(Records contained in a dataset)
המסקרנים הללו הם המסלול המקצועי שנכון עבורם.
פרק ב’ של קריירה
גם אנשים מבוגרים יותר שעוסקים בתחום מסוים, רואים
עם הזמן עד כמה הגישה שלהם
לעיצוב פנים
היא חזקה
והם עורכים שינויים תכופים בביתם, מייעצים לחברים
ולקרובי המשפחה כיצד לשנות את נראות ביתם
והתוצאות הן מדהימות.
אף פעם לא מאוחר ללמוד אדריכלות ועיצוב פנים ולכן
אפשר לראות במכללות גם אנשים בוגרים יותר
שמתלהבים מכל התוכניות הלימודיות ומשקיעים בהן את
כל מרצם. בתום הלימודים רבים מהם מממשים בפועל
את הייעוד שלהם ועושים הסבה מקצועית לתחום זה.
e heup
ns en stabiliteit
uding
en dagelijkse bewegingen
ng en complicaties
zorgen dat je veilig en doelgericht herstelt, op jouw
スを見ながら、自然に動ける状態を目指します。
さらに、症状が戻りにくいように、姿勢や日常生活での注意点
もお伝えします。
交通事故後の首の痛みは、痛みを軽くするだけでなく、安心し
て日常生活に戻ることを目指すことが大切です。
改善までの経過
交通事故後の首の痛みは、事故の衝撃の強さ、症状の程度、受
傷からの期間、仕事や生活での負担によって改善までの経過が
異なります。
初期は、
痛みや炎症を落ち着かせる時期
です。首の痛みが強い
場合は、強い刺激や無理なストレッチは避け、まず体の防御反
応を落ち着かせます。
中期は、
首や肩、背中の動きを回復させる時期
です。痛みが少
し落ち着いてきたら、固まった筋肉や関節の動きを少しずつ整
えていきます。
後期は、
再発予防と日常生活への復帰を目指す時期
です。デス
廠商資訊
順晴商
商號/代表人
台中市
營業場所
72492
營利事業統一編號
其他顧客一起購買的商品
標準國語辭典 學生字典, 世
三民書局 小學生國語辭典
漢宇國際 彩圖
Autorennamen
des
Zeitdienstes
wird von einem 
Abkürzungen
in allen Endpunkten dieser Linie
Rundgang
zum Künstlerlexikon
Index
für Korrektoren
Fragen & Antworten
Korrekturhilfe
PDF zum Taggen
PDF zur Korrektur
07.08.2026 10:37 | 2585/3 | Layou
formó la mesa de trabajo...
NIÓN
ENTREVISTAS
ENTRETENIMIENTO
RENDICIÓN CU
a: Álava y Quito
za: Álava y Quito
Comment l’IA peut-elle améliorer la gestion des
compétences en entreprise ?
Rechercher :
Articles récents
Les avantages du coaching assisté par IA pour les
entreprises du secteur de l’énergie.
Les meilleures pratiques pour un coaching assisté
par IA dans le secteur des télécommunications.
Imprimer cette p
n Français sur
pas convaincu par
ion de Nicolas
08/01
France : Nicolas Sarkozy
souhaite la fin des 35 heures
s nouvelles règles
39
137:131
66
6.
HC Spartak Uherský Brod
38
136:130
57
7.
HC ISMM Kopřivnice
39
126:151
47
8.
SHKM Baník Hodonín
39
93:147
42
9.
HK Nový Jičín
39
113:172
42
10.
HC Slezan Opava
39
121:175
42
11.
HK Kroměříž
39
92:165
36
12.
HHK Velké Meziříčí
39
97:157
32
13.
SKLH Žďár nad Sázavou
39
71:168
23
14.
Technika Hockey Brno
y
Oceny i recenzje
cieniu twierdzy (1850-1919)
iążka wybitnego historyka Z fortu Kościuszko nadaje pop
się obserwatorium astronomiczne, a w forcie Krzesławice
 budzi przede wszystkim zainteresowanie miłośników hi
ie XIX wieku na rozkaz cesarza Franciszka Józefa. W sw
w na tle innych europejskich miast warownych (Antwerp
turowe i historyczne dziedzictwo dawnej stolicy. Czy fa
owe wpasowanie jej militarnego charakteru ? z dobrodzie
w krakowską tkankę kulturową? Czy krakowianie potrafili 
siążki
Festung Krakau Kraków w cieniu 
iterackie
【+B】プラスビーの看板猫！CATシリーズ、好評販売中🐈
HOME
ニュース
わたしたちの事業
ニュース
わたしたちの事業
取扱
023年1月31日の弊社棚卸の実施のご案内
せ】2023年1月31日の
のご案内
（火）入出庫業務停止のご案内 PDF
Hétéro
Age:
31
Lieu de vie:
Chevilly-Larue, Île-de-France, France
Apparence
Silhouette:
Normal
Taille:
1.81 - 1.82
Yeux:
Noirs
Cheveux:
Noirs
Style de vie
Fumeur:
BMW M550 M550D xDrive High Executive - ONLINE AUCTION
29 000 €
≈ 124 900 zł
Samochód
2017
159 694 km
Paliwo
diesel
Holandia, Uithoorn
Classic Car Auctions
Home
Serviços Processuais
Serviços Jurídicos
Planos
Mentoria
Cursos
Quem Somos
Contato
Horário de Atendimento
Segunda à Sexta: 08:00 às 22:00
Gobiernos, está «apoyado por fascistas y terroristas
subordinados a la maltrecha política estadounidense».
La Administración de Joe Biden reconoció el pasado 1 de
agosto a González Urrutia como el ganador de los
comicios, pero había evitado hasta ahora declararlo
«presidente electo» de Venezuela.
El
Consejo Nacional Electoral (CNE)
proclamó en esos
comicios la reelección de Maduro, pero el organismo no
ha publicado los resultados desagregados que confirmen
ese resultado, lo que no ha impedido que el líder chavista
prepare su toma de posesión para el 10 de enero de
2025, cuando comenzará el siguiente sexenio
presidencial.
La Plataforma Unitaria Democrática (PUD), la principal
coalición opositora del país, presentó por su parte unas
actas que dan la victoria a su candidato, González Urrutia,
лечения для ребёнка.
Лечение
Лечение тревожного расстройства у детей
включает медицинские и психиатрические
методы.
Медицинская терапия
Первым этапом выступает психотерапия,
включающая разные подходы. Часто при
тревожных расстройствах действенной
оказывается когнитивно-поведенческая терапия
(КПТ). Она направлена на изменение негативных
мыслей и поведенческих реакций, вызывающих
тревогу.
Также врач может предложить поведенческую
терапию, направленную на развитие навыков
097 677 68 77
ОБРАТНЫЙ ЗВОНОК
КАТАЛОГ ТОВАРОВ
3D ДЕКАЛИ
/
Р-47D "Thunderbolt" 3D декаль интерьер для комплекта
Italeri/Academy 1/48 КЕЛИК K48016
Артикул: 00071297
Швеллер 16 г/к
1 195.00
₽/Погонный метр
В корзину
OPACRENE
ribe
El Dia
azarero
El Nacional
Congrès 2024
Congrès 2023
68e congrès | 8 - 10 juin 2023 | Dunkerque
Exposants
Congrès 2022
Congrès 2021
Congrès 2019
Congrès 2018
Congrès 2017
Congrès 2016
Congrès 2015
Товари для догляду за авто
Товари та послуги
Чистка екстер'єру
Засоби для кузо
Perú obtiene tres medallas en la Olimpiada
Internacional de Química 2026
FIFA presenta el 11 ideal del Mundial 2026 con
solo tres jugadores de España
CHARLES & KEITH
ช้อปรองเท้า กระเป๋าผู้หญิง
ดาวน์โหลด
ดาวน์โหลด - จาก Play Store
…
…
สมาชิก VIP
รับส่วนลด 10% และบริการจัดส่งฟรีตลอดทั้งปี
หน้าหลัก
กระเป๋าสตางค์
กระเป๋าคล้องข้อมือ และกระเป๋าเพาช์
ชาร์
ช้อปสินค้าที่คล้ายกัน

[WORK INSTRUCTION]
Look through the records for the string "กระเป". Copy every line that has it.

[YOUR RESPONSE]
ช้อปรองเท้า กระเป๋าผู้หญิง
กระเป๋าสตางค์
กระเป๋าคล้องข้อมือ และกระเป๋าเพาช์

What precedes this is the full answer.